## What is needed
Each entry must be restated exactly as it appears.

(Records from a dataset)
::::

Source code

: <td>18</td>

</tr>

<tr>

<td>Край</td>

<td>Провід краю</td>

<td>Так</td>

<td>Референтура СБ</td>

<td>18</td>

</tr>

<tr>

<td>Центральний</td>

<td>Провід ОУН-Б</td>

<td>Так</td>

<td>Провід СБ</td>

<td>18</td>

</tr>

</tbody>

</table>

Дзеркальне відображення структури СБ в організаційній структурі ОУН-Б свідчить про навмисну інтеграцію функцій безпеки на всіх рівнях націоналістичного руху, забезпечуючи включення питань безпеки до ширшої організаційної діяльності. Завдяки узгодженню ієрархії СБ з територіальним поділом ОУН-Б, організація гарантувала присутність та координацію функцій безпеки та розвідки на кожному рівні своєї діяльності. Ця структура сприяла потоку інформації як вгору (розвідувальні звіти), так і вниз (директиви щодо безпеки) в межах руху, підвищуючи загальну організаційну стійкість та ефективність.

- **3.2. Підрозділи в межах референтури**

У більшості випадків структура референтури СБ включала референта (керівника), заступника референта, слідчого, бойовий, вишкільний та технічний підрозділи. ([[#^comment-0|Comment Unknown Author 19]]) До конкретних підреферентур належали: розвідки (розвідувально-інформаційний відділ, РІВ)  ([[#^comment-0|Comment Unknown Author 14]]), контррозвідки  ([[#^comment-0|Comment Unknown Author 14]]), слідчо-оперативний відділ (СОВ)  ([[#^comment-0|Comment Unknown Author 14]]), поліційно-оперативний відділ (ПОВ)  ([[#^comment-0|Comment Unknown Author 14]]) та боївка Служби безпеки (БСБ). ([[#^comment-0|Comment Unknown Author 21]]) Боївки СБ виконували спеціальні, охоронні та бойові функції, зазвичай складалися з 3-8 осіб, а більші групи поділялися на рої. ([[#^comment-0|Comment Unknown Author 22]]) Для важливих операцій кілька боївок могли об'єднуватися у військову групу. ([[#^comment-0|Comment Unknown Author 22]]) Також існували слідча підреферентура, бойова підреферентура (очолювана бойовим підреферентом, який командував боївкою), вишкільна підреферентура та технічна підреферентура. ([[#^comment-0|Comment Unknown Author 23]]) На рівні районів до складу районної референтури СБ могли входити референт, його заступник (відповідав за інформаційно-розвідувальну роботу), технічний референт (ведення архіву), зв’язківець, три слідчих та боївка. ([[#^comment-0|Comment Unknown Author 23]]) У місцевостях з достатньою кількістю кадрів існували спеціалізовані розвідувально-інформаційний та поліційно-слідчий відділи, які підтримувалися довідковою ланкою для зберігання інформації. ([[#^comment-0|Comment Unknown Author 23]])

::::

## Response to the exercise
Source code

: <td>18</td>

</tr>

<tr>

<td>Край</td>

<td>Провід краю</td>

<td>Так</td>

<td>Референтура СБ</td>

<td>18</td>

</tr>

<tr>

<td>Центральний</td>

<td>Провід ОУН-Б</td>

<td>Так</td>

<td>Провід СБ</td>

<td>18</td>

</tr>

</tbody>

</table>

Дзеркальне відображення структури СБ в організаційній структурі ОУН-Б свідчить про навмисну інтеграцію функцій безпеки на всіх рівнях націоналістичного руху, забезпечуючи включення питань безпеки до ширшої організаційної діяльності. Завдяки узгодженню ієрархії СБ з територіальним поділом ОУН-Б, організація гарантувала присутність та координацію функцій безпеки та розвідки на кожному рівні своєї діяльності. Ця структура сприяла потоку інформації як вгору (розвідувальні звіти), так і вниз (директиви щодо безпеки) в межах руху, підвищуючи загальну організаційну стійкість та ефективність.

- **3.2. Підрозділи в межах референтури**

У більшості випадків структура референтури СБ включала референта (керівника), заступника референта, слідчого, бойовий, вишкільний та технічний підрозділи. ([[#^comment-0|Comment Unknown Author 19]]) До конкретних підреферентур належали: розвідки (розвідувально-інформаційний відділ, РІВ)  ([[#^comment-0|Comment Unknown Author 14]]), контррозвідки  ([[#^comment-0|Comment Unknown Author 14]]), слідчо-оперативний відділ (СОВ)  ([[#^comment-0|Comment Unknown Author 14]]), поліційно-оперативний відділ (ПОВ)  ([[#^comment-0|Comment Unknown Author 14]]) та боївка Служби безпеки (БСБ). ([[#^comment-0|Comment Unknown Author 21]]) Боївки СБ виконували спеціальні, охоронні та бойові функції, зазвичай складалися з 3-8 осіб, а більші групи поділялися на рої. ([[#^comment-0|Comment Unknown Author 22]]) Для важливих операцій кілька боївок могли об'єднуватися у військову групу. ([[#^comment-0|Comment Unknown Author 22]]) Також існували слідча підреферентура, бойова підреферентура (очолювана бойовим підреферентом, який командував боївкою), вишкільна підреферентура та технічна підреферентура. ([[#^comment-0|Comment Unknown Author 23]]) На рівні районів до складу районної референтури СБ могли входити референт, його заступник (відповідав за інформаційно-розвідувальну роботу), технічний референт (ведення архіву), зв’язківець, три слідчих та боївка. ([[#^comment-0|Comment Unknown Author 23]]) У місцевостях з достатньою кількістю кадрів існували спеціалізовані розвідувально-інформаційний та поліційно-слідчий відділи, які підтримувалися довідковою ланкою для зберігання інформації. ([[#^comment-0|Comment Unknown Author 23]])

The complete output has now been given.